Although not so addicted as my colleague Skinflint to the conspiracy theory of history, last week's events are capable of a theoretically conspiratorial interpretation of some neatness. It had been becoming clear the week before last that the Cabinet had finally decided, first, that the policy of doing nothing in particular had failed, and second, that the new initiative had to be tantamount to direct rule. In Belfast, a majority within the Stormont Cabinet, so I am informed from that city, had come round to the view that direct rule was the answer. But the initiative for direct ryle could not possibly come from Stormont; and its imposition had to be seen, in the words used by Ted Heath, as a policy of "last resort." The best way of bringing about this "last resort " with as little loss of face as possible, would be for the Stormont Cabinet to reject Downing street's package, after a suitably impressive flurry of meetings between Heath and, Faulkner. And thus did matters transpire. The draft Bill was ready; and this week the Commons and the Lords transfer responsibility to Westminster, hand over power to the Secretary of State, and prorogue the Parliament of Northern Ireland. The Stormont MPs are given a year's reprieve, which means that they will get a year's pay.

Fresh air fiends

My Lord Goodman is as splendid a jack-ofall-trades as is to be found in these islands these days. Elevated to the peerage by Harold Wilson, he moves effortlessly, for a man of such stupendous bulk, in and out of the worlds of art and politics and laws, a friend to all and an enemy to none. Connoisseurs of his activities have enjoyed over the past years his Chairman's Introduction to the Annual Reports of the Arts Council.

I enjoyed his metaphysical conceit that "The Arts Council, a body of people who breathe the fresh air of ordinary life in their normal every-day activities, can — whatever mistake we make — adjudicate on our problems with commonsense and appreciation of the needs of ordinary human beings."

Who are these people breathing the fresh air of ordinary life in their normal every-day activities? Apart from The Lord Goodman, they are Sir John Witt, The Hon Michael Astor, Richard Attenborough, CBE, The Lord Balfour of Burleigh, Frederic R. Cox, OBE, Colonel William Crawshay, DSO, TD, Cedric Thorpe Davie, OBE, LLD, Professor T. A. Dunn, Lady Antonia Fraser, Professor Lawrence Gowing, CBE, Peter Hall, CBE, The Earl of Harewood, Hugh Jenkins, MP, Professor Frank Kermode, J. W. Lambert, CBE, DSC, Dr Alun Oldfield-Davies, CBE, Sir John Pope-Hennessy, CBE, and The Lord Snow, CBE.

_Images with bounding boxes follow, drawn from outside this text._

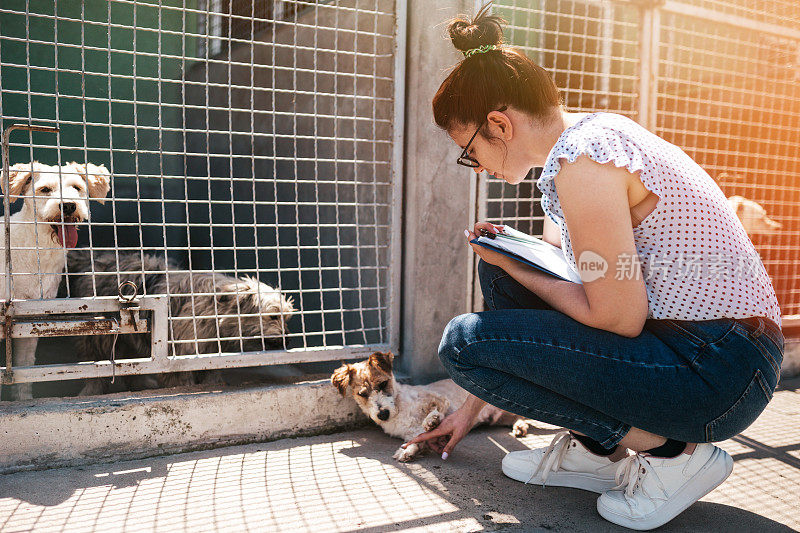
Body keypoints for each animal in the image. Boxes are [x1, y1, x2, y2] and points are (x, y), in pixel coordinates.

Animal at [0, 160, 110, 396]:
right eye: (44, 190)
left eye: (77, 188)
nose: (68, 206)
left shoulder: (29, 318)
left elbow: (25, 370)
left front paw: (23, 399)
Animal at [65, 247, 296, 392]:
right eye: (273, 316)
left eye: (287, 318)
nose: (288, 338)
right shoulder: (182, 353)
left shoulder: (209, 353)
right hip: (100, 336)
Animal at [332, 352, 532, 460]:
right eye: (362, 394)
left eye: (382, 384)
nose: (382, 414)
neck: (399, 406)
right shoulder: (408, 432)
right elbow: (417, 438)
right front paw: (410, 450)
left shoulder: (440, 399)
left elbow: (435, 413)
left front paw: (432, 421)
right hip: (500, 417)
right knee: (518, 417)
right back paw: (519, 427)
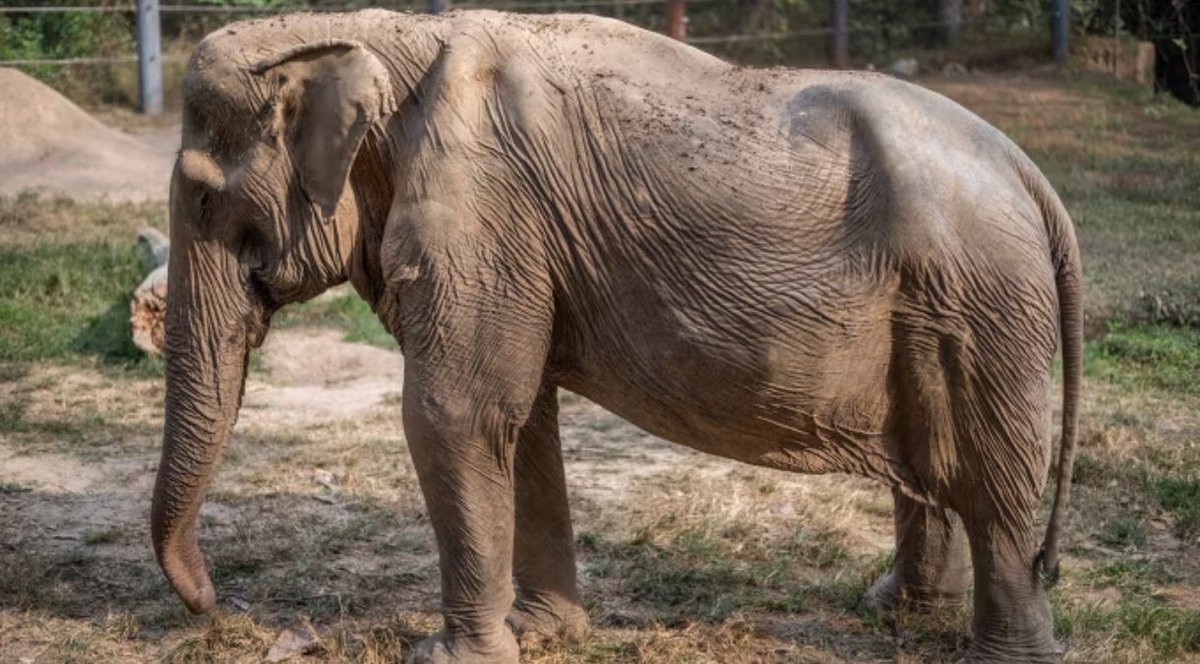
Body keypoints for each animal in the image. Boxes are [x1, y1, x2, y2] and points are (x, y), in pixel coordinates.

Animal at [151, 9, 1082, 664]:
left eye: (202, 200)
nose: (217, 605)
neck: (378, 36)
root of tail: (1034, 178)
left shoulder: (483, 212)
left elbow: (455, 414)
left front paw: (446, 655)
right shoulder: (517, 240)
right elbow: (521, 419)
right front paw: (545, 634)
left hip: (983, 306)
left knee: (992, 481)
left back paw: (999, 653)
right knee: (938, 466)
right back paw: (891, 610)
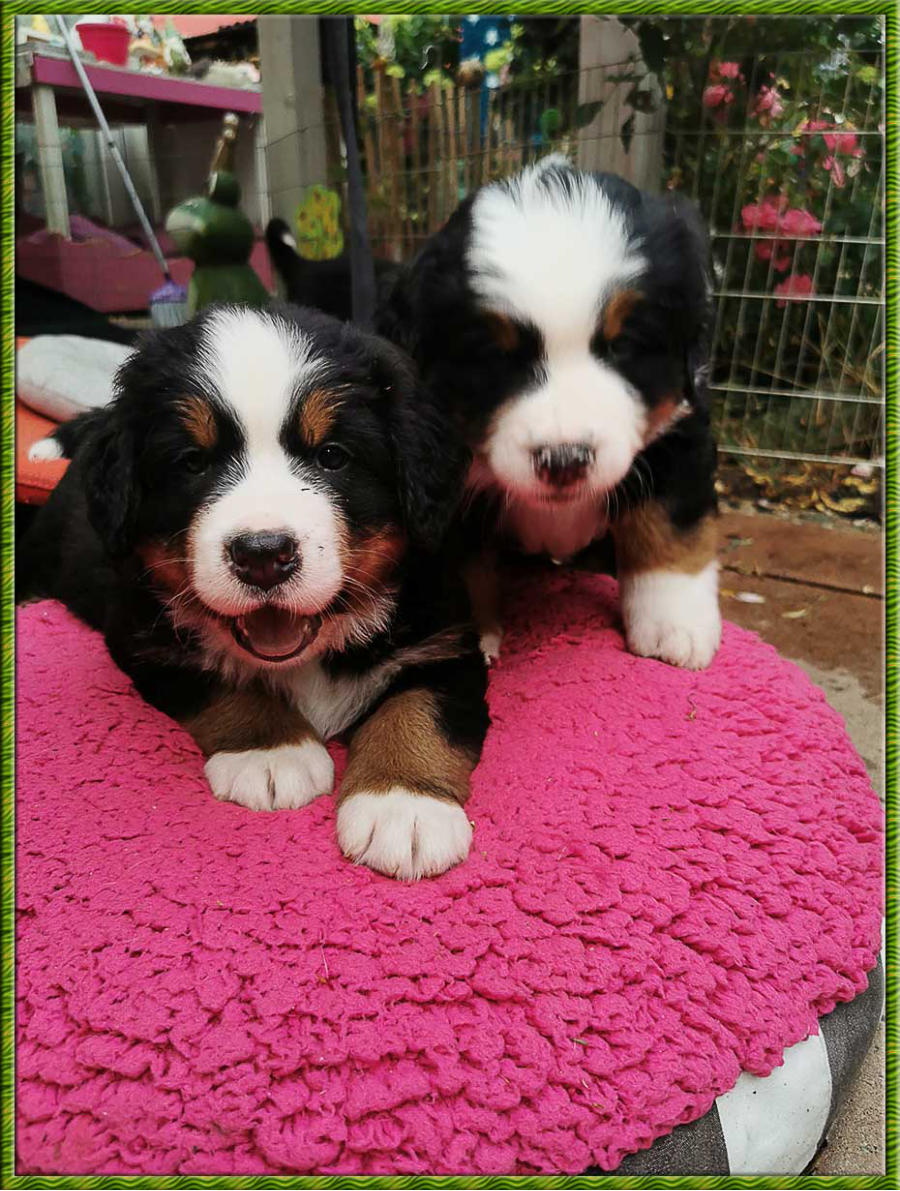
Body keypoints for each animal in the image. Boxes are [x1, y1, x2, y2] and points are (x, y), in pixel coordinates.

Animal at [18, 303, 488, 881]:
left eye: (332, 456)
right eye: (193, 462)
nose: (263, 554)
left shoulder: (442, 640)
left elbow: (419, 708)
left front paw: (404, 804)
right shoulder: (143, 637)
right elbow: (223, 682)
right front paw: (271, 750)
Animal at [376, 156, 721, 670]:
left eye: (623, 345)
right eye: (494, 358)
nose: (564, 460)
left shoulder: (678, 431)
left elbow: (669, 527)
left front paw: (673, 625)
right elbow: (464, 569)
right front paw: (475, 636)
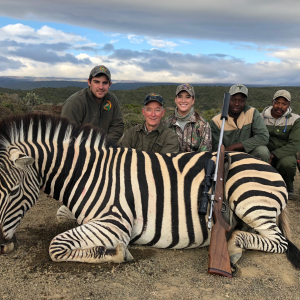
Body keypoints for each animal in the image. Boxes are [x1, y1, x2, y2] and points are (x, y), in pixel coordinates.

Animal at [0, 113, 298, 270]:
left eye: (13, 191)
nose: (2, 246)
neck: (88, 174)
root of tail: (267, 167)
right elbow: (62, 224)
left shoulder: (114, 223)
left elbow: (56, 246)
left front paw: (116, 253)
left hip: (250, 201)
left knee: (279, 242)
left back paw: (234, 247)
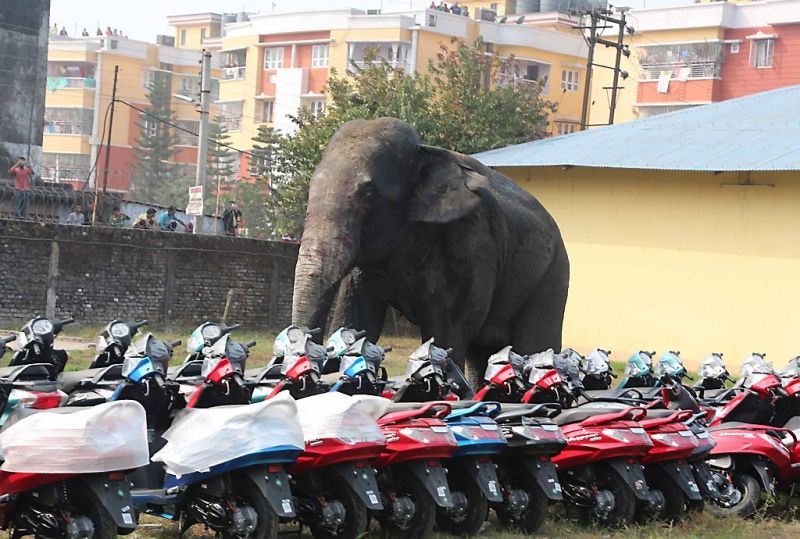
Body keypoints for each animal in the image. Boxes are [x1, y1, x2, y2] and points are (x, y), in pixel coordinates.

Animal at [292, 117, 568, 386]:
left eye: (368, 194)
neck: (423, 153)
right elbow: (358, 321)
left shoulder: (467, 246)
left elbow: (444, 337)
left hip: (552, 280)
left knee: (532, 345)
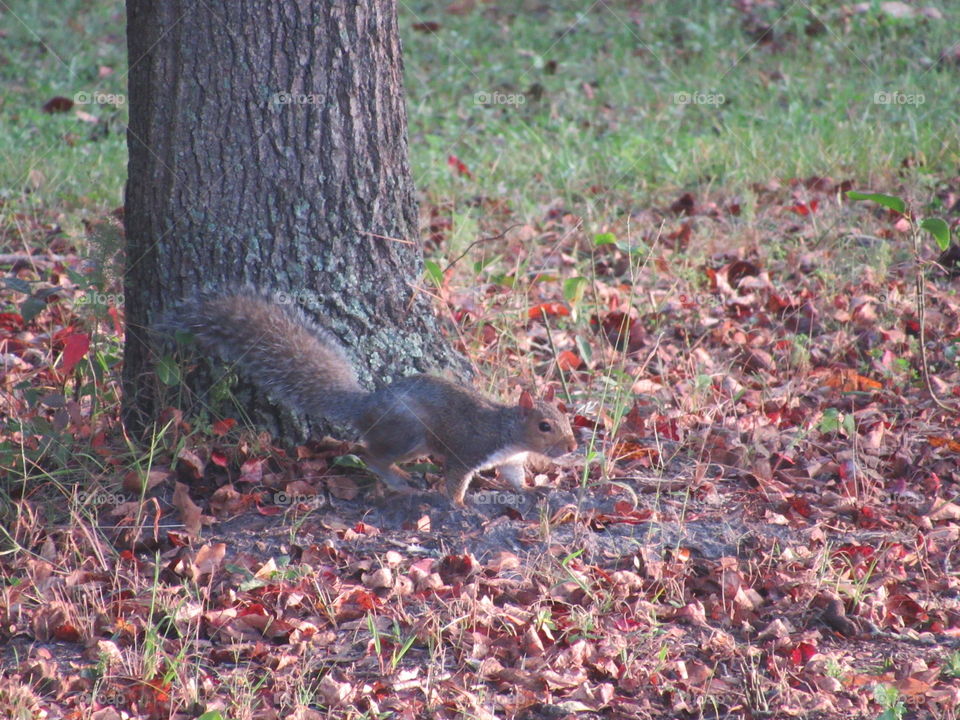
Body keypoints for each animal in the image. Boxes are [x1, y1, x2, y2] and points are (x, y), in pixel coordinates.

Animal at [167, 292, 578, 506]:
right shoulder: (469, 449)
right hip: (408, 433)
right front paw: (459, 505)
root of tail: (365, 405)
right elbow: (456, 479)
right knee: (370, 455)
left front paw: (531, 489)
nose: (573, 447)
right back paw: (400, 481)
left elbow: (514, 477)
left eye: (565, 417)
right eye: (545, 426)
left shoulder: (509, 460)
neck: (508, 431)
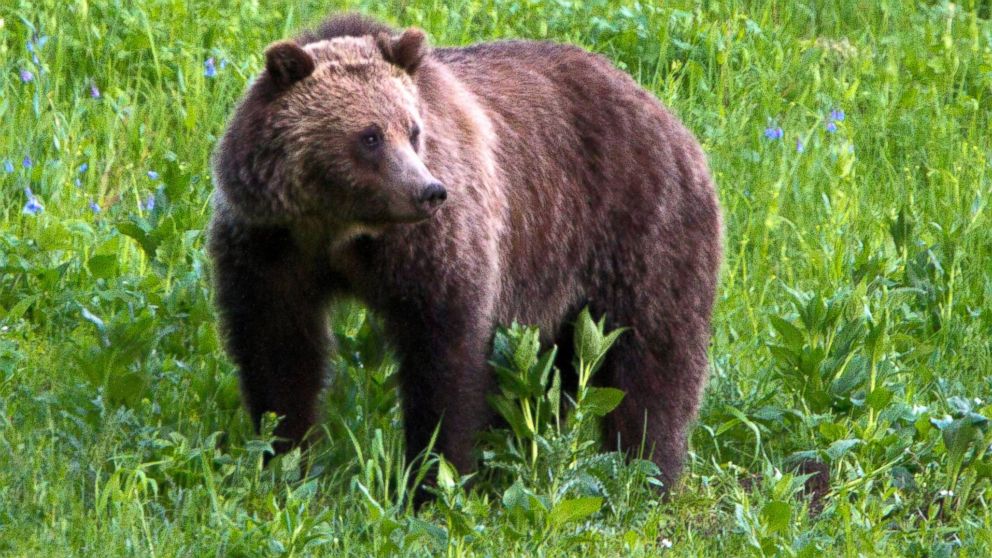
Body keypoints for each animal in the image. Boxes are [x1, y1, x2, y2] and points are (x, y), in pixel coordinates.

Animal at [208, 13, 722, 495]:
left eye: (413, 130)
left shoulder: (432, 249)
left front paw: (434, 477)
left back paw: (647, 473)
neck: (340, 230)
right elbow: (278, 351)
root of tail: (664, 111)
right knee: (550, 374)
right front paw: (285, 457)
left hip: (637, 229)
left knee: (652, 359)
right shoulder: (271, 246)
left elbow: (445, 357)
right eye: (370, 136)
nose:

What fresh air of ordinary life in their normal every-day activities do these people — all of them in their way exceptional, and rightly so — breathe that is denied to others? How fresh is the air in Bouverie Street, off Fleet street, where Lord Goodman has his offices? Who does not breathe such fresh air? The answer, apparently, is civil servants. "If the administration of subsidy for the arts" says Lord G, " is left to the tender mercies of full-time bureaucrats, my experience compels the harsh judgement that we would be better to dispense with the system altogether."